Wie hast Du die Dateilänge = Länge des Arrays an iAttachmentLength als 85kB angegeben, ohne daß der Compiler meckert? 

Harald


----------



## NeuerSIMATICNutzer (16 November 2015)

Den Eingang iAttachmentLength gibt's an dem Baustein nicht. Hab mal den Baustein angehängt.




Gruß NSN


----------



## PN/DP (16 November 2015)

Die Wago-Dokumentations-PDF dokumentiert nicht den in der WagoLibMail_02 mitgelieferten FB MAIL_ESMTP_Client2 
Zeigt Dein Screenshot alle Eingänge, die der FB MAIL_ESMTP_Client2 hat, oder sind bei dem Aufruf vielleicht Eingänge ausgeblendet? Nach dem Bild hat man keine Möglichkeit die Länge der AttachmentDatei vorzugeben - sie müßte also von dem FB selbst ermittelt werden. Wenn Deine Datei ca. 85kB lang ist, aber nur 21kB angehängt werden, dann scheint der Baustein die Dateilänge falsch zu verarbeiten (interessanterweise ist 21 = 85 modulo 64). Oder ist die AttachmentDatei eventuell durch einen Prozess geöffnet und noch nicht komplett gespeichert?
Es ist auch nicht ersichtlich, ob der FB die Konstante MAX_SEND_TCP_CLIENT irgendwie verarbeitet. Wenn Du MAX_SEND_TCP_CLIENT mal auf 5000 setzt - wird die Anhanggröße dann auf 5000 Byte begrenzt?
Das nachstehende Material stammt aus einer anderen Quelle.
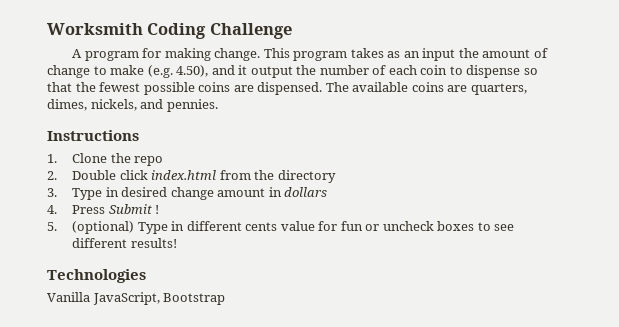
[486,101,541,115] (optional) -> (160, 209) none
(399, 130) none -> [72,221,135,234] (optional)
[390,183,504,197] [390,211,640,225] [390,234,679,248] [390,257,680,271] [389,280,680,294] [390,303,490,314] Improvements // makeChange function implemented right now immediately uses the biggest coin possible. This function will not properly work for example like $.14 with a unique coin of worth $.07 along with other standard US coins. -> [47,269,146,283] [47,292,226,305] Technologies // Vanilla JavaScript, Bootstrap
Leider kann ich die Lib nicht öffnen, ich habe kein Codesys. Ich vermute mal, daß Wago uns nicht in den Code des FB MAIL_ESMTP_Client2 reinschauen läßt, um zu sehen, wo die falsche Dateilänge herkommt? Da bist Du wohl auf eine Antwort von Wago angewiesen.

Harald


----------



## NeuerSIMATICNutzer (16 November 2015)

Es sind nur die Eingänge vorhanden die du auf dem Screen siehst. Reduziere ich die MAX_SEND_TCP_CLIENT auf einen kleinerer Wert
wie die Datei bekomme ich ja ne Meldung beim senden das die Datei zu groß ist.

Ich glaube auch das mir da nur WAGO selbst weiterhelfen kann..

Gruß NSN


----------



## .:WAGOsupport:. (20 November 2015)

Hallo NeuerSIMATICNutzer,

die Vermutung, dass die aktuelle Version nur ~ 65 kByte verschickt kann ich bestätigen.
Anbei eine überarbeitete Version, welche ansonsten nur noch durch den MAX_SEND_TCP_CLIENT limitiert werden sollte.


----------



## Hetschi (8 Januar 2016)

Hallo zusammen,

in meinem Projekt sollen vin einem PFC200 750-8202 mit e!runtime SSL-verschlüsselte eMails versendet werden.
Da ich jedoch in e!Cockpit keine entsprechenden Bausteine/Libs entdecken konnte frage ich mich ob man die WagoLibMail_02 auch un e!cockpit zum laufen bringen kann?

Es muss doch auch in e!cockpit eine email Lösung geben?

Hat da jemand bereits Erfahrungen sammeln können?


----------



## .:WAGOsupport:. (13 Januar 2016)

Hallo Hetschi,

aktuell sind in e!Cockpit noch keine Bibliotheken zum versenden von Emails vorhanden.
Eine WAGO Bibliothek aus Codesys 2.3 kann u.a. wegen des Passwortschutzes nicht übernommen werden und ist so auch von uns nicht so geplant.

Hier Bitte ich Dich um ein wenig Geduld bis die passende Bibliothek für e!Cockpit veröffentlich wird.


----------